A hydrogen Hyundai sports car is reportedly coming in 2026, based on the retro N Vision 74 concept.
Korean outlet ETNews reports word from industry sources the 596kW coupe will debut in the first half of 2026 and be limited to 100 units.
70 examples will be available to purchase publicly, while the other 30 are reportedly going to be reserved for racing.
This news comes after Hyundai executives said earlier this year the project wasn’t going into production.
However, Hyundai recently trademarked the N74 name, while Hyundai N vice president Till Wartenberg told CarExpert he personally wishes to see “that car in the near future on the street” but it needs “a lot of discussion”.
ETNews reports the hydrogen-electric drivetrain is set to exceed power expectations, offering 800hp or 596kW – up from the 500kW of the concept.
The sports car will reportedly be able to reach 100km/h from rest in three seconds.
Based on what is previously known about the car, the hydrogen fuel stack will commit 95kW to the total, with a claimed top speed of 250km/h.
ETNews also reports the cruising range will drop from 600km to between 400-500km for the production model.
Furthering the likelihood of a production model is a recent patent filing to the U.S. Patent and Trademark Office.
The patent details the arrangement of the hydrogen fuel tanks in the rear structure of a vehicle.

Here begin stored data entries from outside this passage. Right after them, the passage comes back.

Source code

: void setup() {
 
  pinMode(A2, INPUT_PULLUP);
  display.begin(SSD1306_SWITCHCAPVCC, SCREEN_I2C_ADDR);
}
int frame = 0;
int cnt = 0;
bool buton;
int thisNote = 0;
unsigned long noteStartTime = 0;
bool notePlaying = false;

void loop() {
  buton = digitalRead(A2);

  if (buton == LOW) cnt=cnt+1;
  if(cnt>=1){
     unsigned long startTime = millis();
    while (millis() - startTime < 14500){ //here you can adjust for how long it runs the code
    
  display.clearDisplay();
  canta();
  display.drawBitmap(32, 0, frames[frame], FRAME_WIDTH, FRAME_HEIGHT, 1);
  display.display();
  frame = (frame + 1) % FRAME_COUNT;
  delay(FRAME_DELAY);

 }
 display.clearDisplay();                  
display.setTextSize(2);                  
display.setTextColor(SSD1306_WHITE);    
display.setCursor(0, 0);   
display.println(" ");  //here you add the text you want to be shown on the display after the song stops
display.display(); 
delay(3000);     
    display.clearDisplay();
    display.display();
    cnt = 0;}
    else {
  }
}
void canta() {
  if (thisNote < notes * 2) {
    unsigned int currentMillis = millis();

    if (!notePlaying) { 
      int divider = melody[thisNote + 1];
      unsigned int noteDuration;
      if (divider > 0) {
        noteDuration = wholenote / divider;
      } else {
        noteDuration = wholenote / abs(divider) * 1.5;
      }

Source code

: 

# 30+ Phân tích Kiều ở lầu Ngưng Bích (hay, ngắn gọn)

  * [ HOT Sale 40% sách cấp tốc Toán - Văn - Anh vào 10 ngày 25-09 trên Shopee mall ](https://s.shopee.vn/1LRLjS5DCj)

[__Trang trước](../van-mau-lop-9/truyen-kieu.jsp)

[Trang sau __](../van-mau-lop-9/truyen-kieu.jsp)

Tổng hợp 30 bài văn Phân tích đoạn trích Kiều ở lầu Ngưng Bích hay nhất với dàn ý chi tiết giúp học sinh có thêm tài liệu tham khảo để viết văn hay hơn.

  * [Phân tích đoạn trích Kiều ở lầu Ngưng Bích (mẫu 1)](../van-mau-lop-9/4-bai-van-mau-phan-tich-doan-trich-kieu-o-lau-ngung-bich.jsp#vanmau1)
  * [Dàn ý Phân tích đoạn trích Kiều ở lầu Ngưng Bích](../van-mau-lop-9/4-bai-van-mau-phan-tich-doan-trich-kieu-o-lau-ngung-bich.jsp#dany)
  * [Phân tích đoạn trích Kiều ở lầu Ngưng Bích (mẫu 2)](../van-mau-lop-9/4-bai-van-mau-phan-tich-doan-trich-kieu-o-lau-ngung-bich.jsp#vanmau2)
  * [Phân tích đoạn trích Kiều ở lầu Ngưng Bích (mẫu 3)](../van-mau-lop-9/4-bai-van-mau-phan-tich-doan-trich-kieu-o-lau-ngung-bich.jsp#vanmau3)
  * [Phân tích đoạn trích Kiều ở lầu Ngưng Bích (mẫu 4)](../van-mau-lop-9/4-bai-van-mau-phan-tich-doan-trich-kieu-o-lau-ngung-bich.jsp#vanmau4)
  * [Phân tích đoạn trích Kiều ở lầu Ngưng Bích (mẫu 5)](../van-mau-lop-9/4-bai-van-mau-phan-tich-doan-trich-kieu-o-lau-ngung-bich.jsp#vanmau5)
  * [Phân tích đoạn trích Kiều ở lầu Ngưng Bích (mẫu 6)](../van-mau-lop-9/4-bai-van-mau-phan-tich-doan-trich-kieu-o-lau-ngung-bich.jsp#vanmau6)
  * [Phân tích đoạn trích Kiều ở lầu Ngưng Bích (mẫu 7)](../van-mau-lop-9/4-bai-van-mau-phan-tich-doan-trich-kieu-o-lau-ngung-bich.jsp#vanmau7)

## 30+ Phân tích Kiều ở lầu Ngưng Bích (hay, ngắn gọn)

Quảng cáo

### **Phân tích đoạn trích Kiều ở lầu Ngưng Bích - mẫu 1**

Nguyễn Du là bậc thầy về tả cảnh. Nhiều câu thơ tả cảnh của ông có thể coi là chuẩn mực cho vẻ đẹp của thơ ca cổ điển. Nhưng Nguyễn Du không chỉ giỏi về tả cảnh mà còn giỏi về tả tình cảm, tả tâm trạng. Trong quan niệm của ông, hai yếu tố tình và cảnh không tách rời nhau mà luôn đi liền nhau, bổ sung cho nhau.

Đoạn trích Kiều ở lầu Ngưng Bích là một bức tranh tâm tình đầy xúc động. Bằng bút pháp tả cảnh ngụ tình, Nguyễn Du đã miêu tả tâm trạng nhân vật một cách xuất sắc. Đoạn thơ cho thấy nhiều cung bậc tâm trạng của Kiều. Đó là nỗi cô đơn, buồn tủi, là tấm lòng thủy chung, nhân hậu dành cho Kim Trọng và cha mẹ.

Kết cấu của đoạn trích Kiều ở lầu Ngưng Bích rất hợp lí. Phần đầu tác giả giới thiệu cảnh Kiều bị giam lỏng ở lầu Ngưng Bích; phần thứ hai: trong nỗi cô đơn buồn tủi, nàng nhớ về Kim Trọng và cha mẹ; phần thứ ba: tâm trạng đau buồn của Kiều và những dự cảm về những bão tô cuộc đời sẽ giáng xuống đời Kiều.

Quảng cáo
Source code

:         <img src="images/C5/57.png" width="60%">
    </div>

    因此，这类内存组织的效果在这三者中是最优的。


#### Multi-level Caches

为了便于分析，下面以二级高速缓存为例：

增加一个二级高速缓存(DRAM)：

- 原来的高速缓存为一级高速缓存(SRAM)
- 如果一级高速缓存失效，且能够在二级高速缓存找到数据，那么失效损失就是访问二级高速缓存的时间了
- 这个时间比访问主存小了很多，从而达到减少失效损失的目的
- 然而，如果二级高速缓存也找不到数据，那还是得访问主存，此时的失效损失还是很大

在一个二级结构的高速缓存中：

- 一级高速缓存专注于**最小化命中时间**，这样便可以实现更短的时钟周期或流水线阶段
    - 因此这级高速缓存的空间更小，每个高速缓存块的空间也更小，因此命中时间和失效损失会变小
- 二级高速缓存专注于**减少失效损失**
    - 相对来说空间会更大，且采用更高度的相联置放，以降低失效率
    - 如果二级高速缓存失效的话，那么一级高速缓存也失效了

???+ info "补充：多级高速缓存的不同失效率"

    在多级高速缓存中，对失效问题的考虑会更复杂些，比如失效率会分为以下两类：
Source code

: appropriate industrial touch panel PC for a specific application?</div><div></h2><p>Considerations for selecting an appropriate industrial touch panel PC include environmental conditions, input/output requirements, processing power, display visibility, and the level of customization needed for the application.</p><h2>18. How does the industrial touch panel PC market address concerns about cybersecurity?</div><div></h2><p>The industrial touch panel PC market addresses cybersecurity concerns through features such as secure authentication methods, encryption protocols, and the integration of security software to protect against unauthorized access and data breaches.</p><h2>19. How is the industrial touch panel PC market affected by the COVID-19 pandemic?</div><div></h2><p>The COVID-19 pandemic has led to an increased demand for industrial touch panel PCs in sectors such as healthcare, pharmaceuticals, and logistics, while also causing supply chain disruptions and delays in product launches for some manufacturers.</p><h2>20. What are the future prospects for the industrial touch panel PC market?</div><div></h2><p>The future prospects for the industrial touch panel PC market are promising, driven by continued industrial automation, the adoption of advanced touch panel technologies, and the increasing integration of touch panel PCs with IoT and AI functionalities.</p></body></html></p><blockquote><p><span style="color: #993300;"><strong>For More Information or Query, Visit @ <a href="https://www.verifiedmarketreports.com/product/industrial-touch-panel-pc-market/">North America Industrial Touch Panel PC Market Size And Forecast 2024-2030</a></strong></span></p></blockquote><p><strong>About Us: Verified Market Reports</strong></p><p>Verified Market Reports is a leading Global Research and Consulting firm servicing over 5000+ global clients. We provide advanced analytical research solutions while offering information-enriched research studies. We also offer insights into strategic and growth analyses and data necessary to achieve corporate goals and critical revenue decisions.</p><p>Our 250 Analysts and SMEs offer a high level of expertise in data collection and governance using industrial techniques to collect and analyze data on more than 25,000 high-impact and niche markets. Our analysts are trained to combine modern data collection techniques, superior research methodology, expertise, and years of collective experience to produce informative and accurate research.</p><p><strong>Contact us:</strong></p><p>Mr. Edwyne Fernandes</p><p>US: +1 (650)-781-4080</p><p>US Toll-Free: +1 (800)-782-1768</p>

Interestingly, the rear structure depicted in the patent images is that of the Kia Stinger, but encapsulating two hydrogen tanks.
The tanks are double stacked in a perpendicular fashion, much like the N Vision 74 rolling lab concept. The tanks remain behind the passenger cell in the rear of the vehicle.
In the N Vision 74, the 4.2kg hydrogen tanks can be refuelled in just five minutes.
A hydrogen-electric vehicle generates power through turning hydrogen into electricity, which can be used in its drive motors.
The tanks send liquid hydrogen fuel to a fuel cell, which is a collection of membranes that use oxygen and hydrogen to create electricity, with the only emissions being water.
In the N Vision 74 rolling lab, a 62.4kWh battery capable of 800W fast-charging stores the electricity and powers the electric motors that drive the car.
The Hyundai N Vision 74 rolling lab concept takes inspiration from the Hyundai Pony Coupe concept from 1974.
If the N Vision 74 concept does indeed become reality, it’s possible Hyundai could use various components from its Ioniq 5 N performance flagship model.
The Ioniq 5 N features a dual-motor all-wheel drive powertrain that produces total system outputs of 448kW of power and 740Nm of torque.
It’s powered by an 84kWh battery pack, the largest Hyundai has ever offered in an electric vehicle.
The Ioniq 5 N also has an ‘N Grin Boost’ (NGB) function that ups the outputs to 478kW and 770Nm for 10 seconds.
This is 48kW and 30Nm more than the related Kia EV6 GT, and 239kW and 165Nm more than the dual-motor version of the regular Ioniq 5.
Hyundai claims the Ioniq 5 N can do the 0-100km/h sprint in 3.4 seconds when using the NGB function, and flat out you’ll be doing 260km/h.